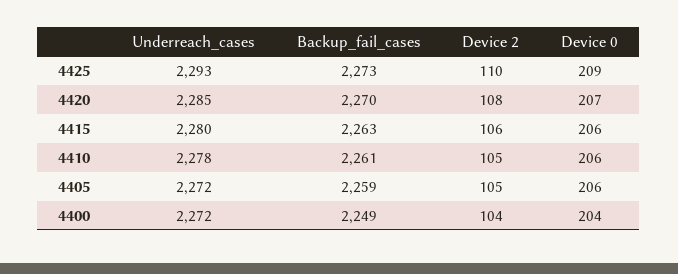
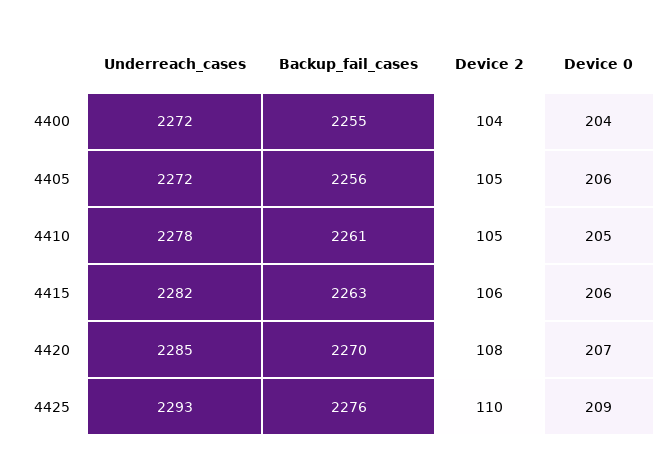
  {
    "Underreach_cases": {
      "4425": 2293,
      "4420": 2285,
-     "4415": 2280,
+     "4415": 2282,
      "4410": 2278,
      "4405": 2272,
      "4400": 2272
    },
    "Backup_fail_cases": {
-     "4425": 2273,
+     "4425": 2276,
      "4420": 2270,
      "4415": 2263,
      "4410": 2261,
-     "4405": 2259,
+     "4405": 2256,
-     "4400": 2249
+     "4400": 2255
    },
    "Device 2": {
      "4425": 110,
      "4420": 108,
      "4415": 106,
      "4410": 105,
      "4405": 105,
      "4400": 104
    },
    "Device 0": {
      "4425": 209,
      "4420": 207,
      "4415": 206,
-     "4410": 206,
+     "4410": 205,
      "4405": 206,
      "4400": 204
    }
  }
════════════════════
* [Aim of the exercise]: If pictures appear in the data, do not print them; repeat the rest exactly.

* [Written reply]:
  {
    "Underreach_cases": {
      "4425": 2293,
      "4420": 2285,
-     "4415": 2280,
+     "4415": 2282,
      "4410": 2278,
      "4405": 2272,
      "4400": 2272
    },
    "Backup_fail_cases": {
-     "4425": 2273,
+     "4425": 2276,
      "4420": 2270,
      "4415": 2263,
      "4410": 2261,
-     "4405": 2259,
+     "4405": 2256,
-     "4400": 2249
+     "4400": 2255
    },
    "Device 2": {
      "4425": 110,
      "4420": 108,
      "4415": 106,
      "4410": 105,
      "4405": 105,
      "4400": 104
    },
    "Device 0": {
      "4425": 209,
      "4420": 207,
      "4415": 206,
-     "4410": 206,
+     "4410": 205,
      "4405": 206,
      "4400": 204
    }
  }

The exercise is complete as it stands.